La pauvreté, les soins dentaires

L’écart dans la santé buccale entre les riches et les pauvres se manifeste dès le plus jeune âge.
Plus ils sont pauvres, plus leurs dents sont en mauvais état. Et plus ils sont pauvres, moins ils ont d’argent pour se payer des soins dentaires.

C’est le cercle vicieux dont faisait état hier le Dr Paul Allison, doyen de la Faculté de médecine dentaire de l’Université McGill, à la veille de l’ouverture d’une clinique dentaire gratuite s’adressant aux personnes défavorisées fréquentant la mission Bon Accueil, dans Saint-Henri.

Selon le Dr Allison, qui avoue être en faveur d’un système public québécois de soins dentaires, environ 30 % des citoyens d’une ville comme Montréal n’arrivent pas à s’inscrire dans le système de soins dentaires privé tel qu’il existe au Québec actuellement. Les raisons de cette exclusion sont multiples: il y a les raisons financières, mais il y a aussi des raisons d’accessibilité physique, pour les personnes à mobilité réduite. Il y a aussi des barrières linguistiques et culturelles vécues par les nouveaux immigrants, qui ne comprennent pas le système dentaire québécois.

La clinique dentaire de la mission Bon Accueil mettra à la disposition des usagers trois fauteuils de dentiste, disponibles trois jours par semaine. L’Université McGill dirige aussi depuis douze ans une clinique mobile de soins dentaires, également financée à l’aide de dons.

Au-delà des personnes qui reçoivent une aide financière d’urgence, et qui ont droit, comme les enfants de moins de 10 ans, à un financement de la Régie de l’assurance maladie du Québec pour leurs soins dentaires, il y a tous les petits salariés, recevant le salaire minimum par exemple, qui ne bénéficient ni de subventions ni d’assurance, souligne le Dr Allison.

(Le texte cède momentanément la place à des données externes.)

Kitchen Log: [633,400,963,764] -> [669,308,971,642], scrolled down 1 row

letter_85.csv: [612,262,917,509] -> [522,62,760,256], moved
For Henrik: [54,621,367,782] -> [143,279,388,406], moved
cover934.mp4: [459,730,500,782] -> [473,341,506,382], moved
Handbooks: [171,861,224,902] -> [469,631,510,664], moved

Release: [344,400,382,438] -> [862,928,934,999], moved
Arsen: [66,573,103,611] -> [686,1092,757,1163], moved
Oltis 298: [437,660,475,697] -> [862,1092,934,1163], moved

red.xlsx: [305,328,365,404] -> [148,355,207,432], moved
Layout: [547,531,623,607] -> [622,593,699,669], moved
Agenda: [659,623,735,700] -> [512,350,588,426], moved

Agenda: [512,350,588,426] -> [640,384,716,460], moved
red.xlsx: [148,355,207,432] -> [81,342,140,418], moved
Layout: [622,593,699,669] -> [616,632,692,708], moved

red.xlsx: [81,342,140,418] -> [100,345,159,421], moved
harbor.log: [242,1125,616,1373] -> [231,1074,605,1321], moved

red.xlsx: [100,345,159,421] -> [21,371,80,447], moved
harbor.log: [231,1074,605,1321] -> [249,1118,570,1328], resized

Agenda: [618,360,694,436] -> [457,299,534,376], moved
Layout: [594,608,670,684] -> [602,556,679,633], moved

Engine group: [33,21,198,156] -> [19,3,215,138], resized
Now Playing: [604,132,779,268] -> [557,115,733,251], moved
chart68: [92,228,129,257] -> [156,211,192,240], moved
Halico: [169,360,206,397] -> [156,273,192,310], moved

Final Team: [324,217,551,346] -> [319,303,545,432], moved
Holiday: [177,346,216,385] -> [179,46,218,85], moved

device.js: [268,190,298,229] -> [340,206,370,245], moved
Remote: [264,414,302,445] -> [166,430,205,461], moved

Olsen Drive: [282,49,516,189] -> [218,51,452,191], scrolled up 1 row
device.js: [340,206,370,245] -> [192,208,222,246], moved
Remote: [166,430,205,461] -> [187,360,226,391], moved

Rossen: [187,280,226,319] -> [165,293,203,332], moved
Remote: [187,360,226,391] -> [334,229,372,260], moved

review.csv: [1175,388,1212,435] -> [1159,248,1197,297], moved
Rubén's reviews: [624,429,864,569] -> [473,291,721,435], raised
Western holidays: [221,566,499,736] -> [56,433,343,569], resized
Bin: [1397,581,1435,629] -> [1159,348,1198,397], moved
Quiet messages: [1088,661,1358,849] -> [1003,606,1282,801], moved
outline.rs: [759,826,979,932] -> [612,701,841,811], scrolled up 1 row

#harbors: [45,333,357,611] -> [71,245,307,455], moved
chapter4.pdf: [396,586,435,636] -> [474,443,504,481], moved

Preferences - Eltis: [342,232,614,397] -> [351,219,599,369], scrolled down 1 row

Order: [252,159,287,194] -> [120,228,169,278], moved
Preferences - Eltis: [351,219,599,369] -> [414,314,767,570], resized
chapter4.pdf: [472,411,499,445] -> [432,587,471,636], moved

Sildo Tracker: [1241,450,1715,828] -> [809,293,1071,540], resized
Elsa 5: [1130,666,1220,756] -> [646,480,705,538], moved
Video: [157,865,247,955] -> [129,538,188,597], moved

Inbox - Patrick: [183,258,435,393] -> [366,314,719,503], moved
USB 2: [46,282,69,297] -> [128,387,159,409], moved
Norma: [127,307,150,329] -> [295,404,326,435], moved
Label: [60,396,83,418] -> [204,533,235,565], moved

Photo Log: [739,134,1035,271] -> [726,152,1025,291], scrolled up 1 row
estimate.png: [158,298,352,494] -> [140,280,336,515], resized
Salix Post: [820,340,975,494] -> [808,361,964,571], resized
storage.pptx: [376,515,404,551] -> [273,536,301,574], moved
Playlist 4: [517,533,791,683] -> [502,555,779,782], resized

«Ce n’est pas que ces personnes ne peuvent pas prendre soin de leurs dents, mais qu’elles ont tellement d’autres problèmes dans la vie. Les soins dentaires figurent assez bas dans leur liste de priorités», dit le Dr Allison.

Le détartrage

Le détartrage a pour but d’enlever la plaque dentaire – composée de morceaux d’aliments et de bactéries – qui s’est minéralisée. A l’aide d’un petit instrument pointu, le dentiste enlève le tartre visible mais également celui, plus néfaste, qui se cache sous la gencive. Ce dernier peut en Unité dentaire effet être à l’origine d’inflammations des gencives (ou gingivites), qui entraînent un déchaussement des dents (c’est-à-dire une rétraction de la gencive au niveau du collet de la dent).

Dès le plus jeune âge

Cet écart dans la santé buccale entre les riches et les pauvres se manifeste dès le plus jeune âge. On trouve en effet plus de deux fois plus de caries dentaires dans la bouche des enfants de cinq à six ans dont les parents gagnent moins de 30 000 $ par année que dans celle des enfants dont les parents ont un revenu annuel de 50 000 $ ou plus.

En fait, les personnes défavorisées, lorsqu’elles ont des problèmes dentaires, vont plutôt avoir recours à différents calmants, souligne le Dr Allison, jusqu’à ce qu’elles se décident tout simplement à se faire arracher leur dent malade.

Si elles ne peuvent pas, légalement, offrir leurs services aux prestataires d’aide de dernier recours ou aux enfants, les facultés de médecine dentaire de l’Université de Montréal et de unit dentaire l’Université Laval tiennent également des cliniques dentaires destinées aux démunis.